Aim of the task —
Quote every line of the entries below word for word, leaving each field name and value unchanged.

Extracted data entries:
□ □ □
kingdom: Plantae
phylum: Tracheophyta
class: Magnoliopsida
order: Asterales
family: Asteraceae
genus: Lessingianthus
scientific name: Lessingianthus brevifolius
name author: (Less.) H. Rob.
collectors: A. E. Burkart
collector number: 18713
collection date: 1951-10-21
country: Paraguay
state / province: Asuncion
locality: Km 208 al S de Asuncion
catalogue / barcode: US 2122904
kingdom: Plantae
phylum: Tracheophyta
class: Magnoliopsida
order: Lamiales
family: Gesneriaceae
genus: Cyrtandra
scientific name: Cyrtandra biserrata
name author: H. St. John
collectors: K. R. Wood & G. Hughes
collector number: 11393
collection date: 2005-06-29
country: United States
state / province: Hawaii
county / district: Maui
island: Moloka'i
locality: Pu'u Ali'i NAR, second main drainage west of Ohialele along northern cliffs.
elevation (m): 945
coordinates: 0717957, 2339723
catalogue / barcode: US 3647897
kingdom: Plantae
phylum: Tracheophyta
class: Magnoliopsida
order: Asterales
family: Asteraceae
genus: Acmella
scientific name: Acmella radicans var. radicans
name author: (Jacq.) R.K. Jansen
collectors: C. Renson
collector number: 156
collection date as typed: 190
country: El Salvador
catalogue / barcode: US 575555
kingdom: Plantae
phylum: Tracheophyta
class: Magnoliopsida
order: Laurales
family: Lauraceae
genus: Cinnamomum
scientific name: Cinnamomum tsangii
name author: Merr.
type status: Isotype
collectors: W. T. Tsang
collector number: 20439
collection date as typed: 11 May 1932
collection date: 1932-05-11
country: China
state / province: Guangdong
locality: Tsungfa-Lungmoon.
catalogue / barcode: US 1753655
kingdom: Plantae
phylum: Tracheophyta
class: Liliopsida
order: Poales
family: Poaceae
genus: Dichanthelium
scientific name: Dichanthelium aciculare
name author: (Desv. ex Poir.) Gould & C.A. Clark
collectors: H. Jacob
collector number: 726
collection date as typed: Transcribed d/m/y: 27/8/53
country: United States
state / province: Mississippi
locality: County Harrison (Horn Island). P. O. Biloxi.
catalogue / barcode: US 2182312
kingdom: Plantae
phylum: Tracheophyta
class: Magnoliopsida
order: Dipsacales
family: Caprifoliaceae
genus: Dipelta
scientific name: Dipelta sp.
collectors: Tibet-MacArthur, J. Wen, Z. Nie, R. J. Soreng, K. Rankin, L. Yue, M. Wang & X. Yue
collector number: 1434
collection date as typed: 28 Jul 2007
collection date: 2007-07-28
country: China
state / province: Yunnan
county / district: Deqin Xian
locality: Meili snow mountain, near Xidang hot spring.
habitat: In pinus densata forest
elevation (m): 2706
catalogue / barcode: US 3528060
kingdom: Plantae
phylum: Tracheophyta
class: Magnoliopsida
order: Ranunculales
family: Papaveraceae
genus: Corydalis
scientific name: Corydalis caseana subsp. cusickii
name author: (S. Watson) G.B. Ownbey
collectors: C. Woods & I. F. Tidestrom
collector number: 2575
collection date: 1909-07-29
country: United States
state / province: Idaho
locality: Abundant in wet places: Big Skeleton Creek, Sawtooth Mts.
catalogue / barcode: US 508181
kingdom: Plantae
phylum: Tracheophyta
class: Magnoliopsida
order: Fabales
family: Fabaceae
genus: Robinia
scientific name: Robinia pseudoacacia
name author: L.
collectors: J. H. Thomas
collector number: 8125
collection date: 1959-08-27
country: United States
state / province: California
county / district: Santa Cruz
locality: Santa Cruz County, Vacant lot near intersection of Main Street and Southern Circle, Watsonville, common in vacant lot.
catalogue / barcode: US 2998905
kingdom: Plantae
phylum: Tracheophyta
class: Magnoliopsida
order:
□ □ □
Result for this exercise —
kingdom: Plantae
phylum: Tracheophyta
class: Magnoliopsida
order: Asterales
family: Asteraceae
genus: Lessingianthus
scientific name: Lessingianthus brevifolius
name author: (Less.) H. Rob.
collectors: A. E. Burkart
collector number: 18713
collection date: 1951-10-21
country: Paraguay
state / province: Asuncion
locality: Km 208 al S de Asuncion
catalogue / barcode: US 2122904
kingdom: Plantae
phylum: Tracheophyta
class: Magnoliopsida
order: Lamiales
family: Gesneriaceae
genus: Cyrtandra
scientific name: Cyrtandra biserrata
name author: H. St. John
collectors: K. R. Wood & G. Hughes
collector number: 11393
collection date: 2005-06-29
country: United States
state / province: Hawaii
county / district: Maui
island: Moloka'i
locality: Pu'u Ali'i NAR, second main drainage west of Ohialele along northern cliffs.
elevation (m): 945
coordinates: 0717957, 2339723
catalogue / barcode: US 3647897
kingdom: Plantae
phylum: Tracheophyta
class: Magnoliopsida
order: Asterales
family: Asteraceae
genus: Acmella
scientific name: Acmella radicans var. radicans
name author: (Jacq.) R.K. Jansen
collectors: C. Renson
collector number: 156
collection date as typed: 190
country: El Salvador
catalogue / barcode: US 575555
kingdom: Plantae
phylum: Tracheophyta
class: Magnoliopsida
order: Laurales
family: Lauraceae
genus: Cinnamomum
scientific name: Cinnamomum tsangii
name author: Merr.
type status: Isotype
collectors: W. T. Tsang
collector number: 20439
collection date as typed: 11 May 1932
collection date: 1932-05-11
country: China
state / province: Guangdong
locality: Tsungfa-Lungmoon.
catalogue / barcode: US 1753655
kingdom: Plantae
phylum: Tracheophyta
class: Liliopsida
order: Poales
family: Poaceae
genus: Dichanthelium
scientific name: Dichanthelium aciculare
name author: (Desv. ex Poir.) Gould & C.A. Clark
collectors: H. Jacob
collector number: 726
collection date as typed: Transcribed d/m/y: 27/8/53
country: United States
state / province: Mississippi
locality: County Harrison (Horn Island). P. O. Biloxi.
catalogue / barcode: US 2182312
kingdom: Plantae
phylum: Tracheophyta
class: Magnoliopsida
order: Dipsacales
family: Caprifoliaceae
genus: Dipelta
scientific name: Dipelta sp.
collectors: Tibet-MacArthur, J. Wen, Z. Nie, R. J. Soreng, K. Rankin, L. Yue, M. Wang & X. Yue
collector number: 1434
collection date as typed: 28 Jul 2007
collection date: 2007-07-28
country: China
state / province: Yunnan
county / district: Deqin Xian
locality: Meili snow mountain, near Xidang hot spring.
habitat: In pinus densata forest
elevation (m): 2706
catalogue / barcode: US 3528060
kingdom: Plantae
phylum: Tracheophyta
class: Magnoliopsida
order: Ranunculales
family: Papaveraceae
genus: Corydalis
scientific name: Corydalis caseana subsp. cusickii
name author: (S. Watson) G.B. Ownbey
collectors: C. Woods & I. F. Tidestrom
collector number: 2575
collection date: 1909-07-29
country: United States
state / province: Idaho
locality: Abundant in wet places: Big Skeleton Creek, Sawtooth Mts.
catalogue / barcode: US 508181
kingdom: Plantae
phylum: Tracheophyta
class: Magnoliopsida
order: Fabales
family: Fabaceae
genus: Robinia
scientific name: Robinia pseudoacacia
name author: L.
collectors: J. H. Thomas
collector number: 8125
collection date: 1959-08-27
country: United States
state / province: California
county / district: Santa Cruz
locality: Santa Cruz County, Vacant lot near intersection of Main Street and Southern Circle, Watsonville, common in vacant lot.
catalogue / barcode: US 2998905
kingdom: Plantae
phylum: Tracheophyta
class: Magnoliopsida
order:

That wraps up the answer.